Di qui, la necessità di velocizzare la procedura di reclutamento degli insegnanti, che, secondo i sindacati, non può passare per i concorsi per 62mila posti banditi nei giorni scorsi dalla ministra Azzolina. Procedura «fantasiosa», per il segretario della Gilda Unams, Rino Di Meglio, che ha ricordato come «dei 40mila insegnanti di ruolo previsti lo scorso anno, ne sono stati effettivamente assunti 19mila, meno della metà». I sindacati hanno, quindi rilanciato la proposta, appoggiata anche da una parte della maggioranza di governo, di procedere a concorsi per soli titoli, così da accelerare le procedure e avere gli insegnanti in cattedra già a settembre.
«Per la ripresa della didattica in presenza, servono classi più piccole e più tempo scuola e quindi nuove assunzioni in organico», ha riassunto Sinopoli, annunciando che di tutto ciò si parlerà il 13 maggio, «giornata straordinaria di assemblee del personale della scuola». Che potrebbe anche sfociare nella prima mobilitazione dell’era coronavirus, «se la ministra Azzolina dovesse perseverare nel suo atteggiamento di chiusura al confronto», hanno minacciato i segretari generali.
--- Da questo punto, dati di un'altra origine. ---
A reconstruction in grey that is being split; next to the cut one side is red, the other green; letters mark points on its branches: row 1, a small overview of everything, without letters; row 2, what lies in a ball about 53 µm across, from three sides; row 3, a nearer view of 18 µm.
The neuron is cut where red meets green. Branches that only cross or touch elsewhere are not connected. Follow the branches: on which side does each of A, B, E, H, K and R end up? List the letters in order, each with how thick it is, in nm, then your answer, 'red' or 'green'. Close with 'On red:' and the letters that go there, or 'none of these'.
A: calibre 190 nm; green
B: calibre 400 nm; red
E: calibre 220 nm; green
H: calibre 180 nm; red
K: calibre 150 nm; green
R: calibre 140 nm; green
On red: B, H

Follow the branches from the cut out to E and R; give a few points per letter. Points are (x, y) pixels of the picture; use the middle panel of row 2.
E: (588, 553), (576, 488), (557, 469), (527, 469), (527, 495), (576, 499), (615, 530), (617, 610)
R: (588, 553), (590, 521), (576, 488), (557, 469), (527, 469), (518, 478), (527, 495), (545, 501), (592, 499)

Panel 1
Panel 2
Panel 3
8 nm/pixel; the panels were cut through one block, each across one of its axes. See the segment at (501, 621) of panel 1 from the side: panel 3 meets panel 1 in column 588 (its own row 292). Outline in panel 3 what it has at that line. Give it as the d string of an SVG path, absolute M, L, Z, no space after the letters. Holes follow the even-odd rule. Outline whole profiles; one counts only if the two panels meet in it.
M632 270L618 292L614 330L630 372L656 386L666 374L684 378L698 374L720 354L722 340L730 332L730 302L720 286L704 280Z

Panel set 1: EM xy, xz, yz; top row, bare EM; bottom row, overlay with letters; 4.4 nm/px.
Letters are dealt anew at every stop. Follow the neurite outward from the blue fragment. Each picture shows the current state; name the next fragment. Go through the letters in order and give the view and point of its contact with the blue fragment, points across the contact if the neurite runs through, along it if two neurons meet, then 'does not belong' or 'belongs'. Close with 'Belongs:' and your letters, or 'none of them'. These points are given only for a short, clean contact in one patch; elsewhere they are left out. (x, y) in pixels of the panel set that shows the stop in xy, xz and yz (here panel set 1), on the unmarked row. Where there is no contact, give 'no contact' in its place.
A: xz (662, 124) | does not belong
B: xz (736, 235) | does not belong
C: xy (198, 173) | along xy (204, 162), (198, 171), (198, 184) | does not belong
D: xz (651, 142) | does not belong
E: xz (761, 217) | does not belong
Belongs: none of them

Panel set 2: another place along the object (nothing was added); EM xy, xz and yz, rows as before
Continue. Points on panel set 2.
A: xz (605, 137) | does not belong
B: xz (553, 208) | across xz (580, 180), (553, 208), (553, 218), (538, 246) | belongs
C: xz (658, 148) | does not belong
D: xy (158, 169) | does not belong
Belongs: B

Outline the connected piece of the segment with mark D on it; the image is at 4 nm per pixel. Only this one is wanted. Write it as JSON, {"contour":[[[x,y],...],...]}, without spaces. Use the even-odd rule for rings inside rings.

In attesa di conoscere il progetto che uscirà dal gruppo di esperti del ministero dell’Istruzione, guidato da Patrizio Bianchi, sulla riapertura in sicurezza delle scuole, da giugno, si concentra il piano di# Ricostruire di Stefano Parisi, firmato da Giuseppe Bertagna, pedagogista dell’Università di Bergamo ed ex–consulente di Letizia Moratti, ministra dell’Istruzione nei primi anni 2000, ed Emmanuele Massagli, presidente di Adapt, associazione fondata da Marco Biagi. Già da giugno, quindi, spiegano Bertagna e Massagli, si potrebbe tornare a scuola, in classi divise in piccoli gruppi di massimo 8 alunni che alterneranno lezioni in aula, da casa, attività in luoghi di cultura (come musei, teatri e mostre d’arte) e all’aperto. A scuola tra una lezione e l’altra, è prevista mezz’ora di pausa per garantire la sanificazione degli ambienti. Il tempo scuola sarà distribuito su turni dalle 8 fino alle 17, con la possibilità di estendere le attività anche al sabato mattina. «In questo nuovo modello di scuola – si legge nel progetto – se vi fosse la necessità di rafforzare il numero di docenti, proponiamo di ricorrere agli studenti universitari iscritti a corsi di laurea che abilitano all’insegnamento». Si tratta di 38mila persone, i “riservisti”, già obbligate dal proprio percorso di studi a svolgere tirocini formativi curriculari (gratuiti) utili a maturare crediti universitari. «Un’esperienza di questo genere – concludono Bertagna e Massagli – arricchirebbe la crescita di questi giovani, formando in loro competenze utili alla futura professione».